RECORDS TO USE:

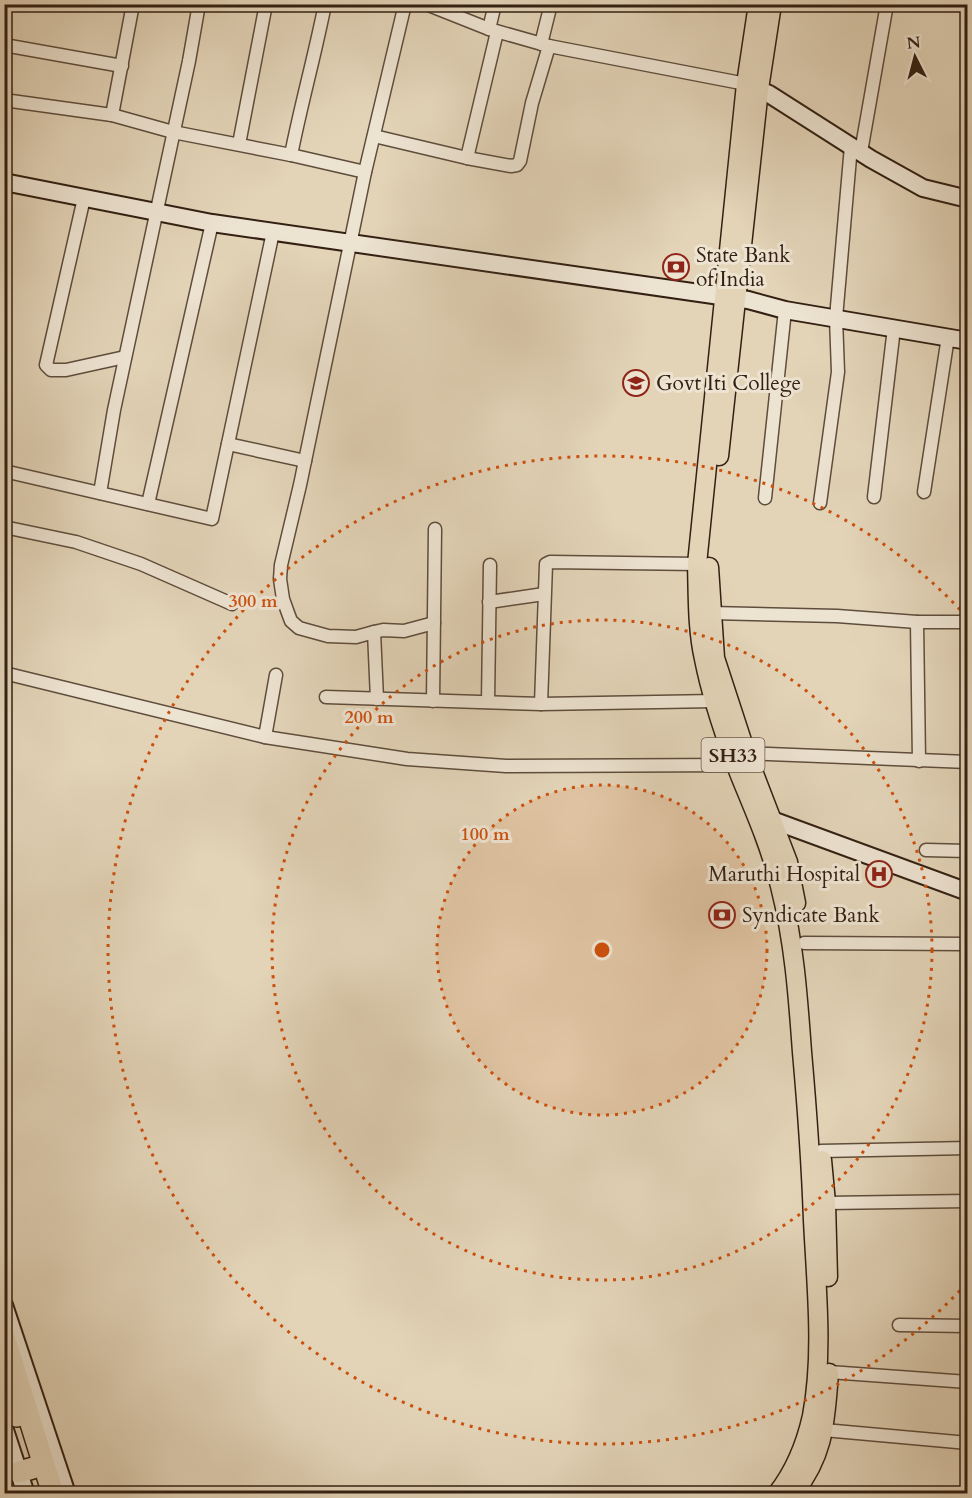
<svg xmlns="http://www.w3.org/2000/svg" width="972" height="1498" font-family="Cardo,serif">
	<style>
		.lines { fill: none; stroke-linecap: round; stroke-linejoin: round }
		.street-casing { stroke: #5f4d3c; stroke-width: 15 }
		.secondary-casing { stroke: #332013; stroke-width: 20 }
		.primary-casing { stroke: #332013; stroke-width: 21 }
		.highway-casing { stroke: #332013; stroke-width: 24 }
		.street { stroke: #ede3d1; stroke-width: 12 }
		.secondary { stroke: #ede3d1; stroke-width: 16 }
		.primary { stroke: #e3d4b8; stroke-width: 18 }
		.highway { stroke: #e3d4b8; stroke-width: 21 }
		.ring { fill: none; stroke: #cd500d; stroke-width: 3; stroke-dasharray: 3 6 }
		.labels { text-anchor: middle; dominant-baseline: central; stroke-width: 6; stroke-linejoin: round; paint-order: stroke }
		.shield { fill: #ede3d1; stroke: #6b5a4c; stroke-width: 1.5 }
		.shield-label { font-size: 20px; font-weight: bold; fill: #332013 }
		.poi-label { font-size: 21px; fill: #332013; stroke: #ede3d1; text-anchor: start }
		.centre { fill: #cd500d; stroke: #ede3d1; stroke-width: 3 }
		.ring-label { font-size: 18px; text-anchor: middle; font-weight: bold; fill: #cd500d; stroke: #ede3d1; stroke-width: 6; stroke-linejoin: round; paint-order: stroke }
	</style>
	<rect width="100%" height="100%" fill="#e3d4b8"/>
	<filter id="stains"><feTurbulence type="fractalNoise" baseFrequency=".00333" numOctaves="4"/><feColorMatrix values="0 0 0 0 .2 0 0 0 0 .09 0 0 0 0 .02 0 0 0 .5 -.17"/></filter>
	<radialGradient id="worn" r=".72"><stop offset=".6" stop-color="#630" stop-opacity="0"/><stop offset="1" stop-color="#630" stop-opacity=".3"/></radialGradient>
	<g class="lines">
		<defs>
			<g id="street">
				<path d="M 426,4 L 489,29 L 549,46 L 746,84"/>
				<path d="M 489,29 L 495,4"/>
				<path d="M 541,44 L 551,4"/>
				<path d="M 4,45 L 122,66"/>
				<path d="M 4,100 L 112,115 L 173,132 L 291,155 L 365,172"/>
				<path d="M 112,115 L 133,4"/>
				<path d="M 374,136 L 467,158 L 511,166 L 517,165 L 520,161 L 532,103 L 549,46"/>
				<path d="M 239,144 L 266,4"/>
				<path d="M 861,152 L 887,4"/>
				<path d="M 291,155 C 301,104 315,55 325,4"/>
				<path d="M 467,158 L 497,32"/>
				<path d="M 84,198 L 46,365 L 51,370 L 66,370 L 125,357"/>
				<path d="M 228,444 L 305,461"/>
				<path d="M 4,471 L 212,519 L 273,232"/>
				<path d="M 924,492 L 948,337"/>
				<path d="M 100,493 L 114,410 L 189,61 L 199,4"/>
				<path d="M 874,497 L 894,328"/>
				<path d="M 765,498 L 785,310"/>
				<path d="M 820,503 L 838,372 L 836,318 L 851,146"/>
				<path d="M 148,504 L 212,223"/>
				<path d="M 4,527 L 76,542 L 141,564 L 232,604"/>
				<path d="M 489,602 L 544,594"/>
				<path d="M 711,613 L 837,616 L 917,622 L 968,622"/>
				<path d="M 917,622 L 919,761"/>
				<path d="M 374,632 L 383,630 L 404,631 L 434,623"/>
				<path d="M 4,673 L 265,737 L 276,675"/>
				<path d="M 326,697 L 541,704 L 715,701"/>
				<path d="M 377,699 L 374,632 L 356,637 L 328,636 L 299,628 L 291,621 L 288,613 L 283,599 L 280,579 L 281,565 L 300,485 L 365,172 L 405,4"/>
				<path d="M 433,701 L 435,529"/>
				<path d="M 488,702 L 490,565"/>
				<path d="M 541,704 L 546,564 L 550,562 L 697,564"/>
				<path d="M 265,737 L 407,759 L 506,766 L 741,765"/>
				<path d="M 746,753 L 968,762"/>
				<path d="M 926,850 L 968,851"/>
				<path d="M 804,943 L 968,944"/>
				<path d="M 821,1151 L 968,1148"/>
				<path d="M 826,1203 L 968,1201"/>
				<path d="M 899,1325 L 968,1326"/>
				<path d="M 829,1372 L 968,1382"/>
				<path d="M 824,1430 L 968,1443"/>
			</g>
			<g id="secondary">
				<path d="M 747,85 L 769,94 L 871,159 L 923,188 L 968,199"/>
				<path d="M 4,182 L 212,223 L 748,300 L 785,310 L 968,341"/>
				<path d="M 762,819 L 772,820 L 968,892"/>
				<path d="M 4,1305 L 67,1494"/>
				<path d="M 4,1427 L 26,1494"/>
			</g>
			<g id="primary">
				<path d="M 758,4 L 746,84 L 697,564 C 698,595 697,628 704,659 C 712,699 726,740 741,778 C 756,814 771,849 780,886 C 794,941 798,996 802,1052 C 807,1108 811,1164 813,1220 C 816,1284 824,1352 812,1416 C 806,1443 794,1472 777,1494"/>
				<path d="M 719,456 L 759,89 L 772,4"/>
				<path d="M 709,567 L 715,658 L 746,753 L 788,862 L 796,903"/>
				<path d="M 822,1160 L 826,1203 L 828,1277"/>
				<path d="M 793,1494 C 825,1454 825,1422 829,1373"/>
			</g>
			<g id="highway">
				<path d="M 4,1337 L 53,1494"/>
				<path d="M 4,1384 L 17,1416"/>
				<path d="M 19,1472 L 33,1468"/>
			</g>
		</defs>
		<use href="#street" class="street-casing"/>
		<use href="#secondary" class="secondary-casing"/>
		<use href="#primary" class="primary-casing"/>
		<use href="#highway" class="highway-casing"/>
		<use href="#street" class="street"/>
		<use href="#secondary" class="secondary"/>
		<use href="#primary" class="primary"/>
		<use href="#highway" class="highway"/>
	</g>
	<circle cx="602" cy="950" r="165" fill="#cd500d" fill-opacity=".12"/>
	<g class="ring">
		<circle cx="602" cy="950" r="165"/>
		<circle cx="602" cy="950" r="330"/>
		<path d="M966 1284A494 494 0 1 1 966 616"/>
	</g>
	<defs>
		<symbol id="bank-ring" viewBox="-11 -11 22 22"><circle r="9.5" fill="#ede3d1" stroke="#8f2418" stroke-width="1.5"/><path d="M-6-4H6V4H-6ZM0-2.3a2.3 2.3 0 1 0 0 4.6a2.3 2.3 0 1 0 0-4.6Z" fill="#8f2418"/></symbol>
		<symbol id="university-ring" viewBox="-11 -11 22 22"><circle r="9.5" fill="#ede3d1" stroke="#8f2418" stroke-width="1.5"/><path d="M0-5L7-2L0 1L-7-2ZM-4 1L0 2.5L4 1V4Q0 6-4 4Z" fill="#8f2418"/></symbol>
		<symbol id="hospital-ring" viewBox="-11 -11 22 22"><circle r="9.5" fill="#ede3d1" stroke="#8f2418" stroke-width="1.5"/><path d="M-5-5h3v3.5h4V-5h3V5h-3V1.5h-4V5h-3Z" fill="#8f2418"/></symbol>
	</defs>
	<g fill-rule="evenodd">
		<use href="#bank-ring" x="661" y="252" width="30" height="30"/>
		<use href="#university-ring" x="621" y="368" width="30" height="30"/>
		<use href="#hospital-ring" x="864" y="859" width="30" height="30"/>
		<use href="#bank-ring" x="707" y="900" width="30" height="30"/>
	</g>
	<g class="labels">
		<rect class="shield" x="701.5" y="738" width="63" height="34" rx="4.5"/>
		<g class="shield-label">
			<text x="733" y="755">SH33</text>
		</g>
		<g class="poi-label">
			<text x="696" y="255">State Bank<tspan x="696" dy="24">of India</tspan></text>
			<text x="656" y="383">Govt Iti College</text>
			<text x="860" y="874" text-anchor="end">Maruthi Hospital</text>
			<text x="742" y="915">Syndicate Bank</text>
		</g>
	</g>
	<circle cx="602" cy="950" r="9" class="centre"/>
	<g class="ring-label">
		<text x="253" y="607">300 m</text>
		<text x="369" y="723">200 m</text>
		<text x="485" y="840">100 m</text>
	</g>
	<rect width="972" height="1498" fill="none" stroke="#e3d4b8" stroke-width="24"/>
	<rect x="6" y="6" width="960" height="1486" fill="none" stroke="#332013" stroke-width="3"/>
	<rect x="12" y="12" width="948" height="1474" fill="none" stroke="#332013" stroke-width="1.5"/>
	<g transform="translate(915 57) rotate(354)" stroke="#ede3d1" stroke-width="4.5" paint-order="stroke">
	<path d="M0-4.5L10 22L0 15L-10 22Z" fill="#332013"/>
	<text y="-9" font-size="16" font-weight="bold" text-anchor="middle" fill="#332013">N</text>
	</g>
	<rect width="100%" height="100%" filter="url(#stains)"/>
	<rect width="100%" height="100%" fill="url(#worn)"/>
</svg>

TASK REQUIREMENTS:
When a line contains the string "lines", count that line; once every line of the records has been checked, state the count alone.

EXERCISE RESULT:
2